Work to be completed -> Retype the records below exactly as they stand, but with no images.

Extracted data ->
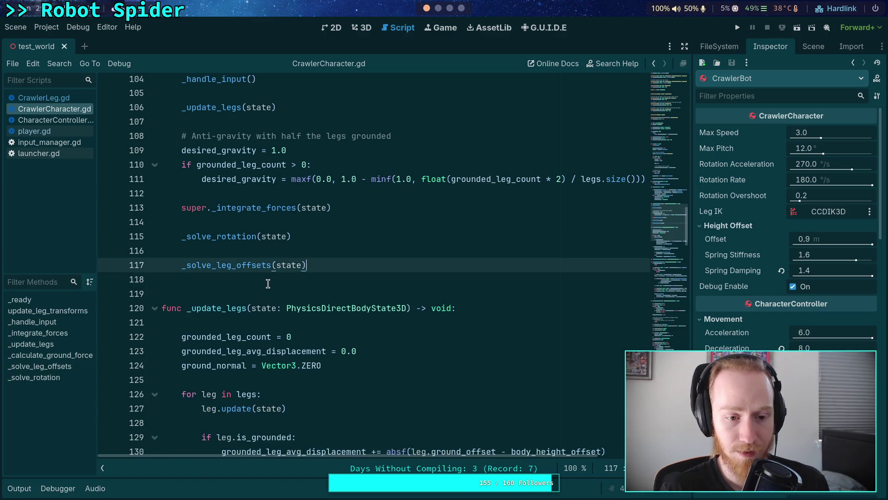
pyautogui.press('Delete')
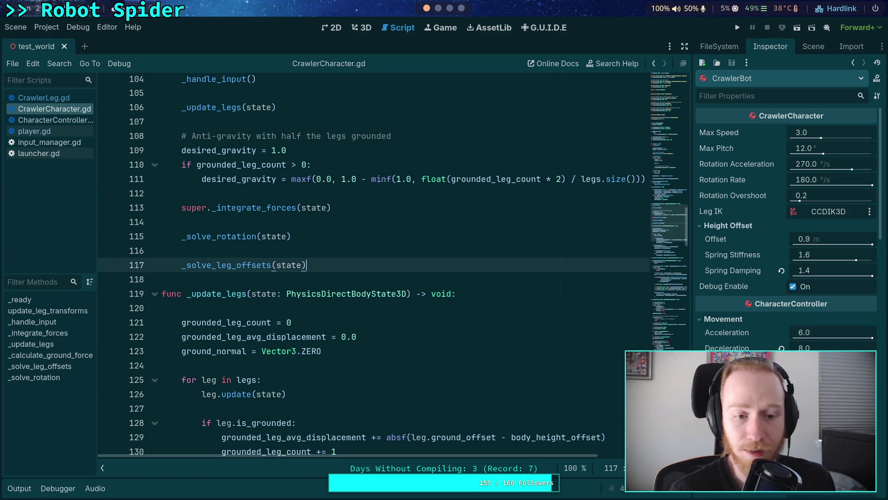
pyautogui.click(316, 273)
pyautogui.press('Return')
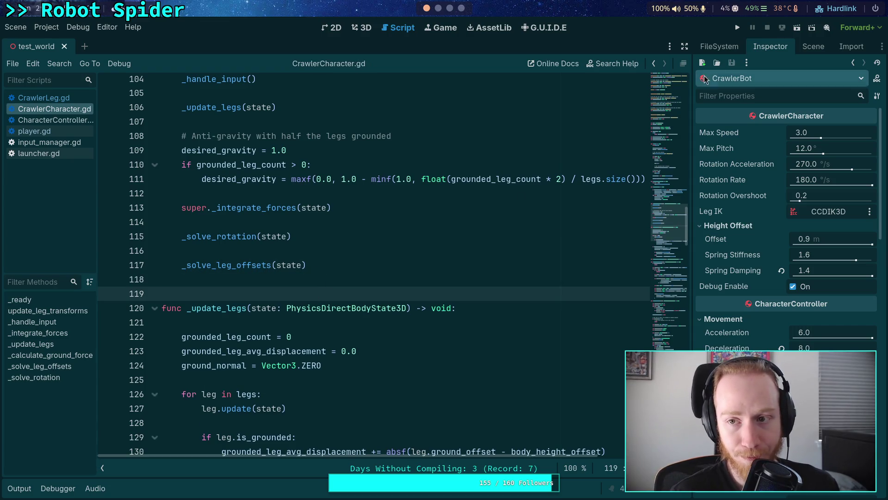
pyautogui.press('super+2')
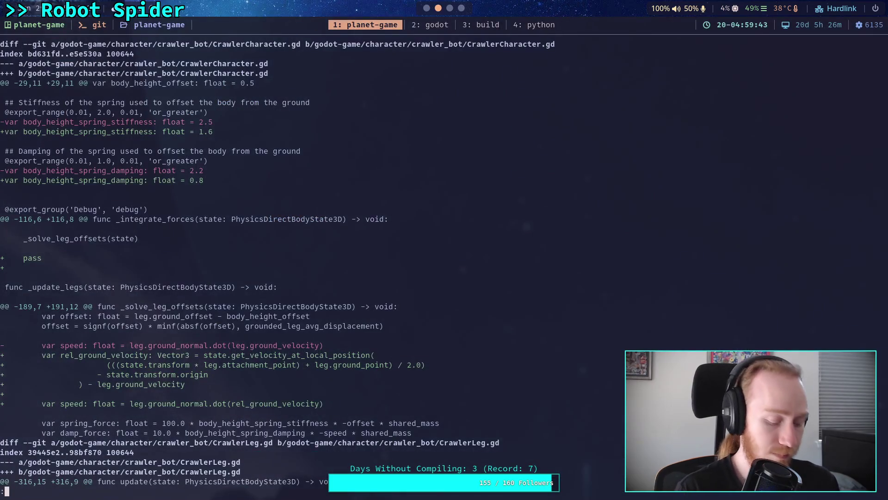
pyautogui.press('q')
pyautogui.press('Up')
pyautogui.press('Return')
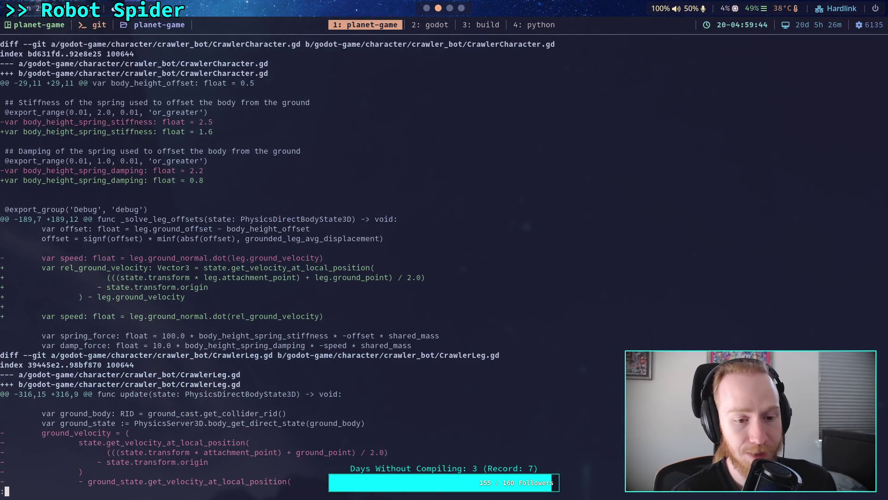
pyautogui.scroll(-4, 343, 265)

Answer box ->
pyautogui.press('Delete')
pyautogui.click(316, 273)
pyautogui.press('Return')
pyautogui.press('super+2')
pyautogui.press('q')
pyautogui.press('Up')
pyautogui.press('Return')
pyautogui.scroll(-4, 343, 265)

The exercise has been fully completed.